# Document passage
I think you are grounded in reality, rather than head-in-the-clouds idealism. In that, you are better prepared for the harshness of your trade than are perhaps others.
Question- With the "mercenary ethics" applied, where do you draw the line between a paycheck and your oath? This is asked in all honesty...
Hypothetical-
If I refused to lay down my guns in the ultimate "door to door" gun confiscation scenario, do your ethics allow you to attempt to arrest or kill me?
If I stood with others in a peaceful protest, and you were ordered to break it up using violence, do your ethics allow you to do so in violation of the First Amendment.
Are you more inclined to follow such orders, or less inclined than is a "god and country" soldier, or a "I'm in it for the GI BIll" soldier?
While I respect your outlook on your profession, I would hate to end up on opposing sides of a rifle. A slugfest with the US military is a losing proposition.
Thanks for considering my questions.
Good luck and keep your head down.
AP
I've asked myself that same question. More than likely I wouldn't survive the purges needed to create an Army that would knock on your door (or kick it in) to violate your God given rights.

# Data excerpts
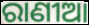
ରାଣୀଆ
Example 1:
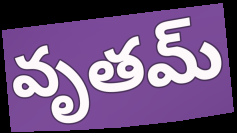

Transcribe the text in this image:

వృతమ్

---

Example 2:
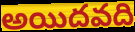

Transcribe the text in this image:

అయిదవది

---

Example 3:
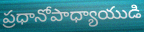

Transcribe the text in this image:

ప్రధానోపాధ్యాయుడి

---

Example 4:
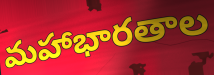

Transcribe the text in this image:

మహాభారతాల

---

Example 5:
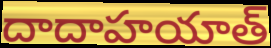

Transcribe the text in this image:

దాదాహయాత్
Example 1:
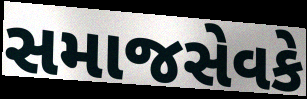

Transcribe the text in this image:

સમાજસેવકે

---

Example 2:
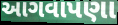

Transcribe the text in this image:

આગવાપણા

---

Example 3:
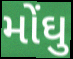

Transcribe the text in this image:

મોંઘુ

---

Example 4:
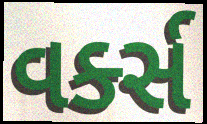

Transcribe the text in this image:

વર્ક્સ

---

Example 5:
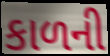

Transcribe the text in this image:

કાળની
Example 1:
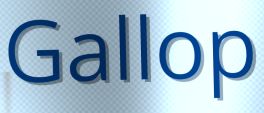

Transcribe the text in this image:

Gallop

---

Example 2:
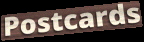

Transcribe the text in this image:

Postcards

# Directions for this task
Carry the discussion about a soldier's oath and orders to confiscate guns or break up protests forward from its last sentence.

# Written answer
But if I happened to still be around when the order came down, I think giving Citizens more than enough warning to cache their arms and ammunition would be relatively simple. If only there were someone who knew ahead of time the future plans who were sympathetic to the cause of Freedom.
I mean, wouldn't have the French responded differently during the opening days of WWII if a few German Brigade staff officers were feeding them information?
If the citizens and the Army ever face off, then the Citizens need all the help they can get from wherever they can get it.
"If the citizens and the Army ever face off, then the Citizens need all the help they can get from wherever they can get it."
I agree. Having people in the right places has its advantages.
Your mercenary outlook puts you in a place to do this, over other types who might resign their commissions in the face of such orders and leave us blind. Or, worse yet, the types who would gun down their countrymen gladly as "their duty".
I realize that worst-case, "what if" questions aren't really fair, but thanks for playing along.
Well, here's to avoiding the purges...
Stay safe.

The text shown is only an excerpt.